Considering the sheer number of people who celebrated the holiday on the beach strand — as many as 25,000 between Mason Inlet, Wrightsville and Masonboro Island — those statistics likely represent a worst-case scenario for litter on the local beaches. But it’s not an issue limited to holiday weekends, Taylor said, and she hopes educating beachgoers can mitigate it.

Taylor and other Wrightsville Beach Sea Turtle Project volunteers regularly gather pieces of litter off the beach during their morning patrols for turtle nests, she said. She keeps a tally of items collected, which she sends to the Ocean Conservancy at the end of the year and they in turn send back an end-of-year report with trash totals.

Group members started keeping track of the trash they collected in 2009 and the Keep It Clean website indicates they have gathered an average of 550 bags of trash a year.

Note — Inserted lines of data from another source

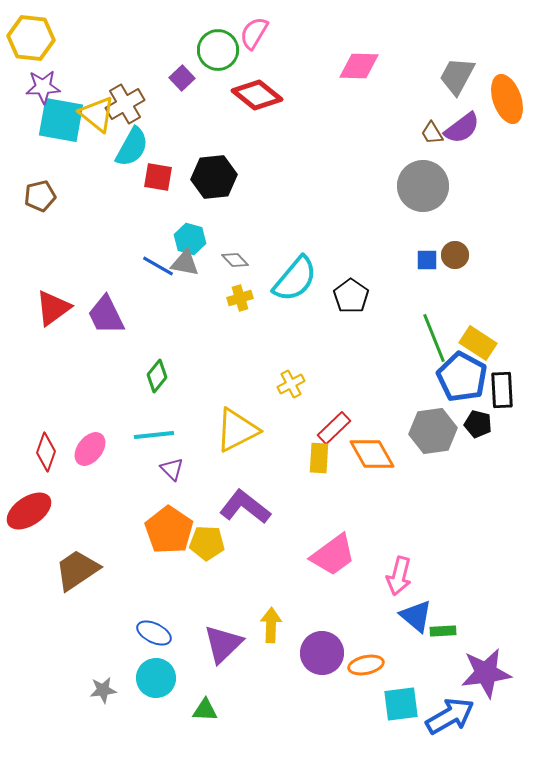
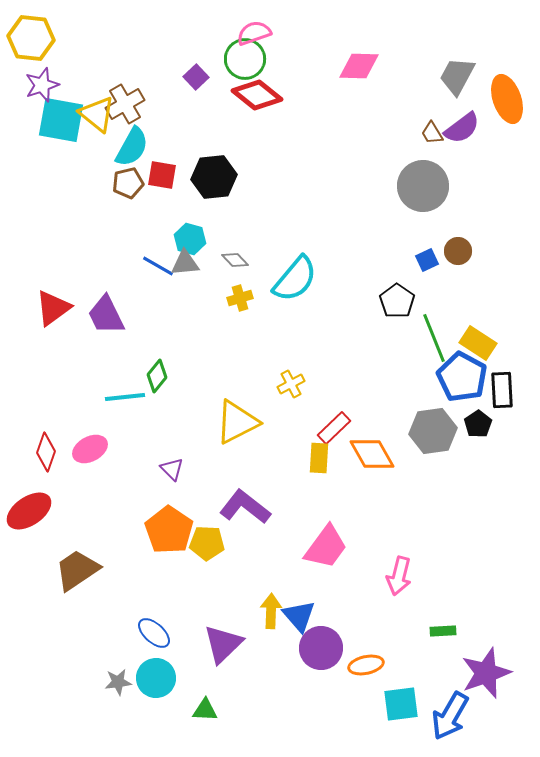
pink semicircle at (254, 33): rotated 40 degrees clockwise
green circle at (218, 50): moved 27 px right, 9 px down
purple square at (182, 78): moved 14 px right, 1 px up
purple star at (43, 87): moved 1 px left, 2 px up; rotated 16 degrees counterclockwise
red square at (158, 177): moved 4 px right, 2 px up
brown pentagon at (40, 196): moved 88 px right, 13 px up
brown circle at (455, 255): moved 3 px right, 4 px up
blue square at (427, 260): rotated 25 degrees counterclockwise
gray triangle at (185, 263): rotated 16 degrees counterclockwise
black pentagon at (351, 296): moved 46 px right, 5 px down
black pentagon at (478, 424): rotated 24 degrees clockwise
yellow triangle at (237, 430): moved 8 px up
cyan line at (154, 435): moved 29 px left, 38 px up
pink ellipse at (90, 449): rotated 24 degrees clockwise
pink trapezoid at (333, 555): moved 7 px left, 8 px up; rotated 18 degrees counterclockwise
blue triangle at (416, 616): moved 117 px left; rotated 9 degrees clockwise
yellow arrow at (271, 625): moved 14 px up
blue ellipse at (154, 633): rotated 16 degrees clockwise
purple circle at (322, 653): moved 1 px left, 5 px up
purple star at (486, 673): rotated 12 degrees counterclockwise
gray star at (103, 690): moved 15 px right, 8 px up
blue arrow at (450, 716): rotated 150 degrees clockwise
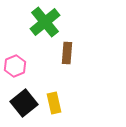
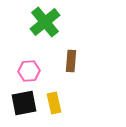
brown rectangle: moved 4 px right, 8 px down
pink hexagon: moved 14 px right, 5 px down; rotated 20 degrees clockwise
black square: rotated 28 degrees clockwise
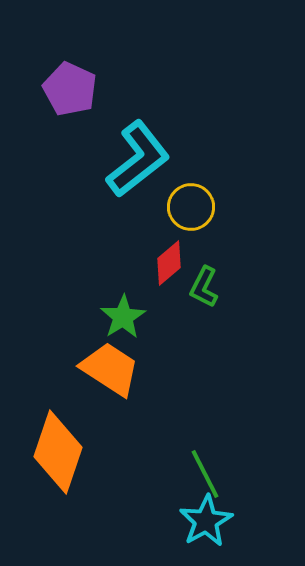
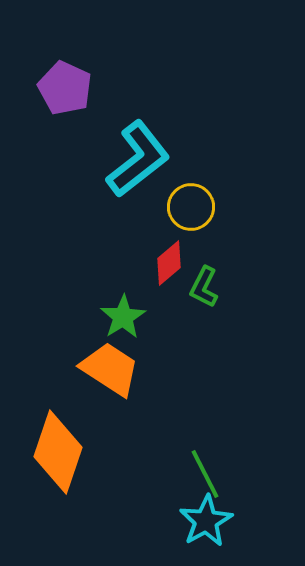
purple pentagon: moved 5 px left, 1 px up
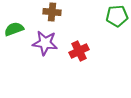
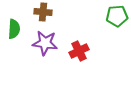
brown cross: moved 9 px left
green semicircle: rotated 114 degrees clockwise
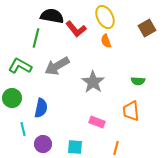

But Taylor pointed out those numbers don’t tell the whole story, because so many people, whether affiliated with Keep It Clean or not, don’t keep track of the trash they pick up off the beach.

Litter is a universal issue at public beaches, she said, and Wrightsville Beach is no more polluted than the others — in fact, she said, it’s cleaner than many. But she said the currents near shore pull items out to sea rather than washing them back in, so the high tide can move trash from the beach strand into the marine ecosystem.

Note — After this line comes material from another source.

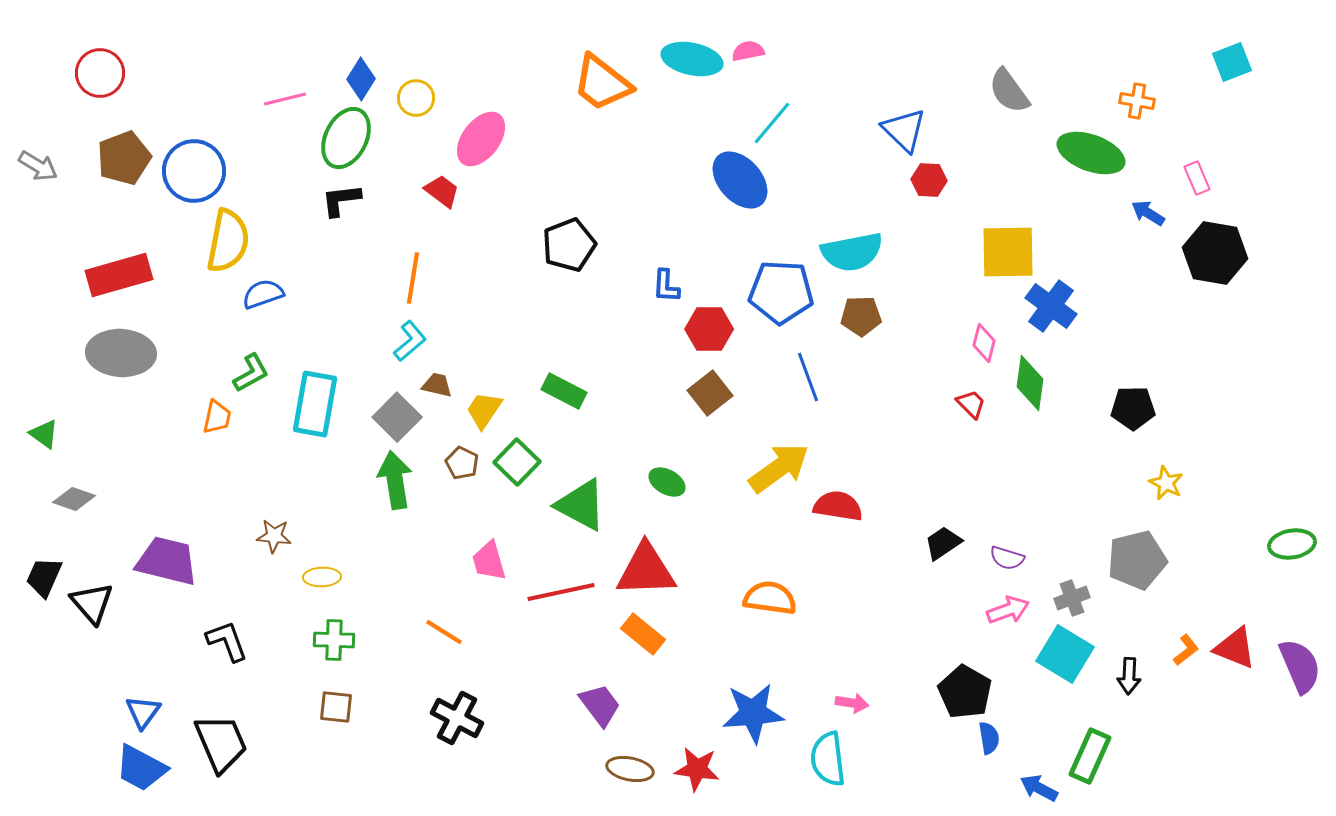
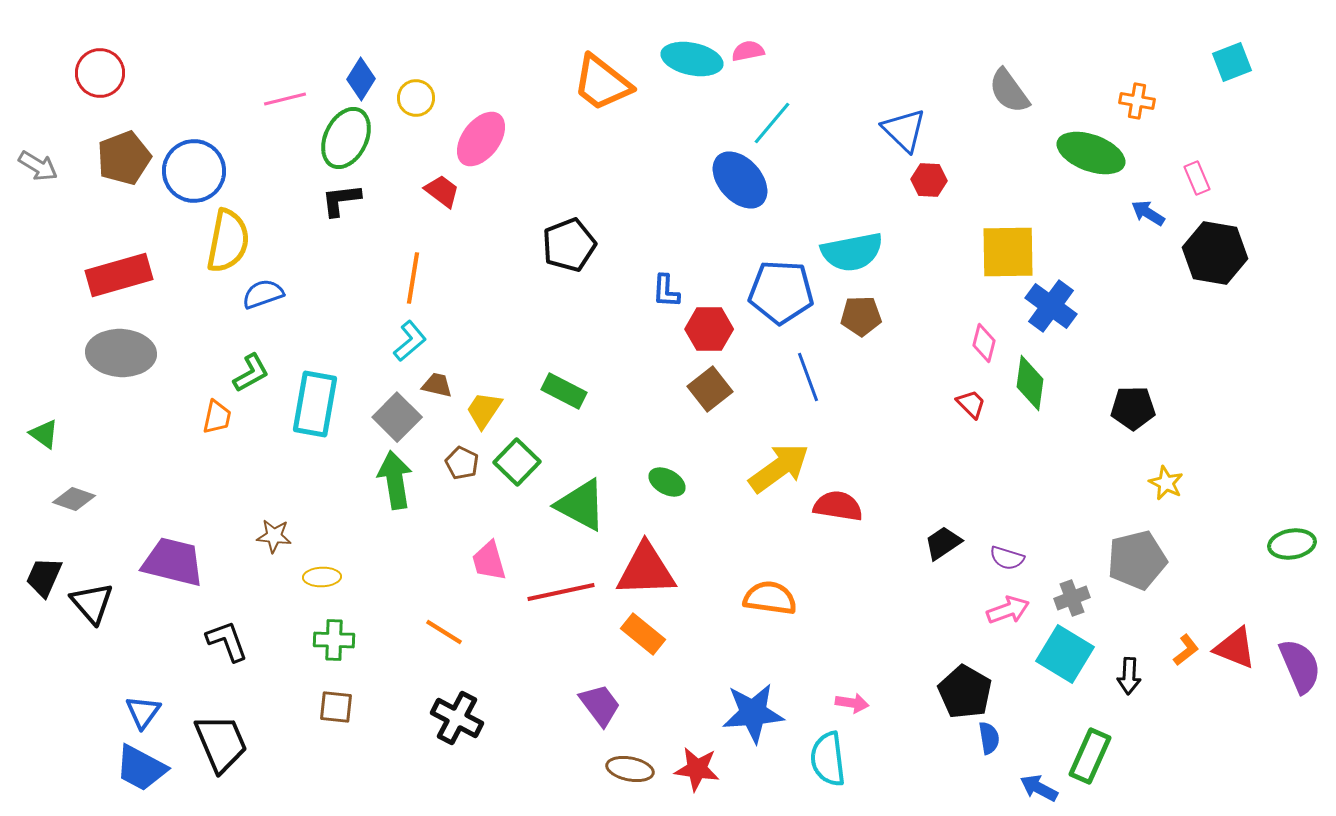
blue L-shape at (666, 286): moved 5 px down
brown square at (710, 393): moved 4 px up
purple trapezoid at (167, 561): moved 6 px right, 1 px down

“If I walk the beach and it’s a clean beach at low tide, that doesn’t mean it was really a clean beach,” she said.

Taylor said microplastics, which can result from larger plastics breaking down, are sometimes ingested by tiny marine animals and passed up through the food chain.

“What we’re finding now …is we have plastic in plankton,” she said, “so there are larger fish, and they’ve already ingested plastic even if they didn’t eat it themselves.”

She told another story about a study done by a University of Florida student on 93 loggerhead hatchlings found dead. The student necropsied the hatchlings and found every one had ingested plastic, despite having been in the ocean for less than a month.

Taylor acknowledged a certain amount of littering is accidental, as empty cups or wrappers are lofted away from their owners by the sea breeze. But she said beachgoers can lessen their impact on the environment by making simple changes in what they choose to bring to the beach, like packing food or beverages in reusable containers instead of plastic.

“If everybody does one little thing,” she said, “It can help.”